Can I digress, please? Plath's activities for these years is neither completely recorded nor available… for example there are a few instances where pages of these calendar are missing. Were they removed by Plath herself? By Aurelia Plath who had them in their Wellesley house from circa 1957-1959 until they were sold in the 1970s? By some vandalizing researcher? Going off topic... One of the more chilling moments in working with these calendars is occurs in her 1953 calendar. Firstly, there is a week missing from her time at Mademoiselle, the week of 21-27 June 1953; and then by late July when Plath had two series of shock treatments over three days (on 29 July and 31 July, noted down in truncated form as "SHOCKT"), and then into August when the busyness and the meticulous recording that I had grown accustomed to seemingly, suddenly, slows down. Penned plans turn to tentative faint pencil. The note to call her friend Marcia Brown on Monday 17 August is in hardly recognizable handwriting, which I think illustrates how serious and fragile was her condition and frame of mind at the time. Then the silence that ensues after that, from 24 August 1953 when she attempted suicide and the remainder of the year (she clearly neither had the calendar with her at the various hospitals in which she recovered, nor had any need for it). And there are two missing pages in her 1962 Royal Lett's Diary tablet held by Smith College, which Gail Crowther and I discussed from time to time in our "These Ghostly Archives" papers (links to all of them here).

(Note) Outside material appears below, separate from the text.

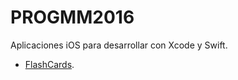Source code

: # PROGMM2016

Aplicaciones iOS para desarrollar con Xcode y Swift.

- [FlashCards](./01_flashcards/).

Anyway, back to the point of this post which was the play she saw and enjoyed. Emlyn Williams (1905-1987, obituary) was a Welsh dramatist and actor. Copies of Someone Waiting, published by Heinemann in 1954, can be purchased on ABEbooks.com. Has anyone out there ever read this play or seen it performed? Did Plath ever read the physical book? I am not sure. But she enjoyed the play and you very well might, too. You can see a list of books that Plath read or owned on LibraryThing.
All links accessed 11 June 2012, 16 February 2013, 21 April, 1 May, and 8 May 2014.